Gib bitte aus dem Text über Bücherbattles den Abschnitt von „Lesebühne mal ganz“ bis einschließlich „und leichter zugänglich.“ wortgetreu wieder.

- VORGEGEBENER TEXT:
◆ ◆ ◆

Lesebühne mal ganz anders: Nicht lesen, performen!

Bücherbattles, Büchersprints – Bücher werden transmedial gedacht, geschrieben und gelesen. Ein statisches Medium wird schnell, interaktiv und leichter zugänglich.

Bücherbattler mit Requisiten: Mikro, Buch, Computer, Gras. Bild: Andi Müller

Draußen rauscht auf Augenhöhe die Hochbahn vorbei, den Blick dorthin gibt die nach außen geneigte Fensterfront frei. Man fühlt sich wie in einem Raumschiff, wobei die Inneneinrichtung mit den dunkelroten Tapeten an eine Hotellounge der 50er Jahre erinnert. Eine Frau steht vorn an einem Tisch mit Leselampe.

Zu Computerrhythmen performt sie singend und sprechend antike Verse: „Da wo Gefahr ist, wächst das Rettende auch.“ Es geht um Odysseus und die Verlockungen der Sirenen. Vorgetragen nicht aus Homer, sondern aus Adornos „Die Dialektik der Aufklärung“.

Die Odyssee dauert sieben Minuten. Dann verstummen die Rhythmen, der Moderator schaltet sich ein: „Danke, Vanessa!“ Das Publikum jubelt. Ein mutiger Beitrag in einem Klub am Kottbusser Tor, dem sozialen und kulturellen Epi-Zentrum Berlin-Kreuzbergs.

Antike Mythen sind zwar Klassiker, aber doch schwere Kost am späten Mittwochabend bei einem Bücherbattle. Gerungen wird um die beste Buchvorstellung. Alles ist erlaubt, in sieben Minuten. Wer gewinnt, entscheidet am Ende das Publikum qua Applausstärke.

Ein Bücherbattle ist die Verbindung von Literatursalon und Hip Hop-Battle, von Muße und Tempo. Vergilbte Seiten verwandeln sich in Performances und – möglicherweise schon bald – in ein digitales Gut. „Vielleicht gibt es zukünftig auch Audio-Files zum Anhören im Netz“, sagt Andreas Müller, der sich die Veranstaltung ausgedacht hat. Das alte, vermeintlich statische Medium Buch wird in einen neuen Aggregatzustand befördert. Vom Papier ins Netz, vom Einzelautor zum Kollektiv, vom Text zum Kontext.

Nicht schreiben - kollaborieren und sprinten!

„Die Zukunft des Buches ist open und collaborative“, postulierte der von Müller als Special Guest geladene Adam Hyde vor dem Battle auf der Bühne. Hyde stammt aus Neuseeland, er ist ein Opensource-Aktivist, der Buchsprints initiiert. Dafür hat er eine eigene freie Editing-Software entwickelt. Bei einem Buchsprint schreiben einige Personen gemeinsam in einer Zeitspanne von drei Stunden bis fünf Tagen ein Buch.

Wichtig sei, so Hyde, dass sich vorher keiner der Schreiber Gedanken über das Buch gemacht hat. Alle Personen sind über das Internet verbunden und befinden sich dennoch an einem Ort, um direkt miteinander zu kommunizieren. Jeder findet sich in den wechselnden Rollen des Schreibenden, Redigierenden und des Layouters wieder. Das Endergebnis ist ein druckfähiges pdf. Für Hyde ist das Buch ein Prozess. Auch der klassische Einzelautor sei immer von seinem Leben und den Menschen darin inspiriert. Sie alle wirken am Buch mit.

◆ ◆ ◆

- DATENZEILEN:

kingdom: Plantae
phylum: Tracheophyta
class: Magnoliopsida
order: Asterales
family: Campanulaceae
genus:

◆ ◆ ◆

- ANTWORT ZUR AUFGABE:
Lesebühne mal ganz anders: Nicht lesen, performen!

Bücherbattles, Büchersprints – Bücher werden transmedial gedacht, geschrieben und gelesen. Ein statisches Medium wird schnell, interaktiv und leichter zugänglich.